Mochten wij de Arlbergpas overgezwijnd zijn, de Reschenpas die vandaag op het programma staat, zullen wij wel degelijk overwinnen. Maar eerst fiets je gerieflijk langs de Inn, door een steeds mooier wordend dal. Nu merk je pas goed dat je in een andere wereld terecht gekomen bent. Als we vlak bij de ingang van de pasklim zijn, zien we een restaurant met het bordje ‘offen’ dat eerst geschlossen blijkt, maar even later toch offen gaat.
Vervolgens begint de klim (vlak voor de zwitserse grens sla je links af) met bochten die zijn genummerd: je begint bij 10 en telt af tot 1: dan weet je dat je bijna boven bent. Vijfhonderd meters omhoog, maar goed te doen. Wij hebben twee keer even uitgeblazen.

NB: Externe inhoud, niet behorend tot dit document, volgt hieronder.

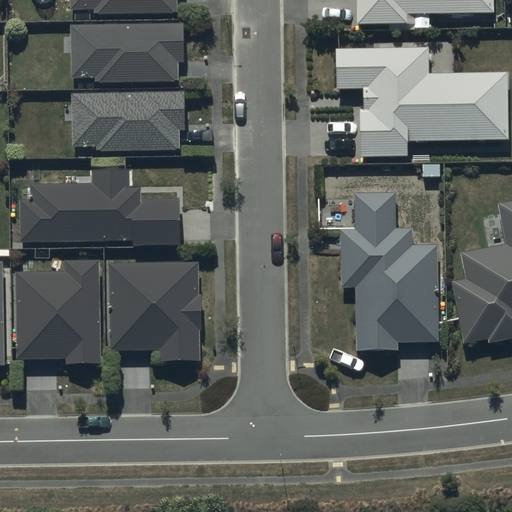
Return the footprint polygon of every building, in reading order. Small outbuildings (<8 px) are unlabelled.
[(70,0),(70,11),(95,11),(95,14),(176,14),(176,0),(70,0)] [(356,0),(357,24),(408,24),(408,15),(494,14),(493,0),(356,0)] [(183,25),(72,25),(72,79),(95,79),(95,83),(177,82),(177,61),(183,61),(183,25)] [(430,49),(337,48),(338,90),(364,90),(364,111),(360,111),(361,158),(408,157),(408,142),(509,141),(508,74),(430,74),(430,49)] [(184,93),(71,94),(72,149),(96,148),(96,152),(179,151),(179,129),(184,129),(184,93)] [(19,201),(20,243),(132,241),(132,248),(180,247),(179,200),(142,200),(142,189),(130,189),(130,170),(92,170),(93,184),(31,185),(32,200),(19,201)] [(356,288),(356,350),(398,350),(398,344),(439,344),(439,247),(413,247),(413,230),(396,230),(396,195),(355,195),(355,231),(340,231),(340,288),(356,288)] [(511,201),(499,204),(507,246),(462,255),(467,281),(453,283),(465,344),(489,339),(489,343),(511,338),(511,201)] [(101,364),(101,262),(65,262),(65,271),(16,272),(16,359),(67,359),(67,364),(101,364)] [(197,264),(109,265),(110,352),(160,351),(160,362),(198,361),(198,330),(201,330),(200,295),(197,295),(197,264)]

Boven ligt Nauders je uit te nodigen voor een stevige lunch. Maar daarna moet je toch nog even verder, op en neer, meer op (200 m) dan neer trouwens, over een fraai fietspad om het echte hoogtepunt, de Reschenpas, over te fietsen. Gek genoeg staat er op die plaats bij het fietspad geen bordje, dus ongemerkt ben je er overheen en heb je de trotse foto die je in gedachten had, toch niet genomen.
Dan maar doorrijden dus, langs een hemelsblauw meer, nog steeds op en neer, maar steeds meer neer dan op, om uiteindelijk aan te komen in Glurns. Je rijdt bijna vanzelf de camping op, en loopt vervolgens lekker naar het erg mooie stadje. Mooie ommuring, leuk plein en lekker eten. Je bent in Italie. Nou ja: in Zuid-Tirol, en dat is toch nog even anders.
De hoogtegrafiek hieronder bevat een merkwaardig en niet realistische kloof: die bestaat dus niet. Verder klopt het aardig met de ervaring: je moet gewoon 400 meter flink klimmen en daarna toch ook nog 200 meter omhoog. Maar allemaal te doen, hoor! En bovendien rijd je dor een prachtige omgeving!